Bio
Jeanne Cooper (25 October, 1928 - 8 May, 2013) was an American actress best known for her role as Katherine Chancellor on the daytime soap opera The Young and the Restless, from 1973-2013.
Cooper garnered 11 Daytime Emmy nominations for Outstanding Lead Actress in a Drama Series, and one Daytime Emmy nomination for Outstanding Supporting Actress in a Drama Series.
She received the Daytime Emmy Award in 2008 for Outstanding Lead Actress in a Drama and was nominated again in 2009. In 1989, she received a Soap Opera Digest Award and the Soap Opera Digest Editor's Award for her portrayal of Genoa City grande dame Katherine Chancellor.
In May, 2004, Cooper was honoured with the Lifetime Achievement Award at the Daytime Emmy Awards.
She earned her first Emmy nomination in 1961 for an episode of Ben Casey and received a star on The Hollywood Walk of Fame in 1993.

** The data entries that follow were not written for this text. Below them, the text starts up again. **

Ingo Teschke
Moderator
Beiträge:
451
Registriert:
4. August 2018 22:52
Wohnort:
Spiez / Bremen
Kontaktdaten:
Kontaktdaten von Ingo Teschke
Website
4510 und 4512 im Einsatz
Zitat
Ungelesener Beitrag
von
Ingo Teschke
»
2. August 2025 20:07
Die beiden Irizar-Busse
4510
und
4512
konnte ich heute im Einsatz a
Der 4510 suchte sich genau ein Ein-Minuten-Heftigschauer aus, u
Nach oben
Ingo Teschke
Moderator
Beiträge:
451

Her recurring role on L.A. Law, playing the mother to her real-life son, Corbin Bernsen, earned her another Emmy nomination for Outstanding Guest Performer in a Drama Series in 1987.
Bernsen subsequently joined his mother on The Young and the Restless, making several guest appearances as the priest Father Todd. Cooper won the First American in the Arts Award twice as a Lead Actress.

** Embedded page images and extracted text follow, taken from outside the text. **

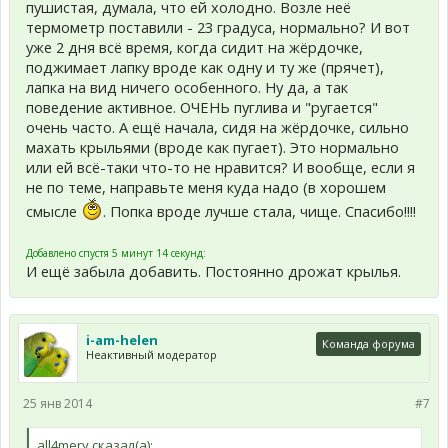
пушистая, думала, что ей холодно. Возле неё
термометр поставили - 23 градуса, нормально? И вот
уже 2 дня всё время, когда сидит на жёрдочке,
поджимает лапку вроде как одну и ту же (прячет),
лапка на вид ничего особенного. Ну да, а так
поведение активное. ОЧЕНЬ пуглива и "ругается"
очень часто. А ещё начала, сидя на жёрдочке, сильно
махать крыльями (вроде как пугает). Это нормально
или ей всё-таки что-то не нравится? И вообще, если я
не по теме, направьте меня куда надо (в хорошем
смысле
. Попка вроде лучше стала, чище. Спасибо!!!!
Добавлено спустя 5 минут 14 секунд:
И ещё забыла добавить. Постоянно дрожат крылья.
i-am-helen
Команда форума
Неактивный модератор
25 янв 2014
#7
all4mery сказал(а):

In 1984, footage of Cooper's real-life facelift was televised on The Young and the Restless as her character underwent the surgery at the same time. It was the first time an extreme makeover had been broadcast in daytime television.

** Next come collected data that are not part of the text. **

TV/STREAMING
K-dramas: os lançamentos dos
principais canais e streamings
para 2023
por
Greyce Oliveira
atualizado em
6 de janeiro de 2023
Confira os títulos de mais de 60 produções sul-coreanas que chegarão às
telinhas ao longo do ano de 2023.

An accomplished film and television actress, Cooper was born in Taft, California. She attended the College of the Pacific and performed in the Civic Light Opera Company and Revue Theatre in Stockton before graduation from the famed Pasadena Playhouse School. Cooper was installed in the Hall of Fame in Taft in June, 2009.
Her professional career began with the film The Redhead from Wyoming with Maureen O'Hara in 1953, followed by The Man From Alamo with Glenn Ford, There Was a Crooked Man, The Boston Strangler with Tony Curtis, Henry Fonda and George Kennedy, Tony Rome with Frank Sinatra, The All-American Boy with Jon Voight, The Glory Guys, Kansas City Bomber and Let No Man Write My Epitaph with Shelley Winters.
She became a recognisable name starring in early television shows such as Playhouse 90, The Twilight Zone, Perry Mason, The Untouchables, Maverick and Bracken's World, as well as many others.
Her most notable stage credits include starring roles in On the Town, The Miracle Worker, Plain and Fancy, and the touring production of Plaza Suite. She also starred in Love Letters at the Canon Theatre in Beverly Hills.
Cooper starred in the film Tomorrow Man and the telefilms Gentle Ben and Gentle Ben 2: Danger on the Mountain. She had a starring role in the independent feature Carpool Guy, directed by and starring Bernsen, and just worked on two films, Three Day Test and Over the Hedge, also produced by Bernsen's film company, Public Filmworks.
Cooper was the mother of three children; Caren, Collin and Corbin; and grandmother to eight.
In 2013, shortly after a round of promotion for the Y&R 40th anniversary, Cooper became ill due to an infection and passed away on 8 May, 2013. She was 84.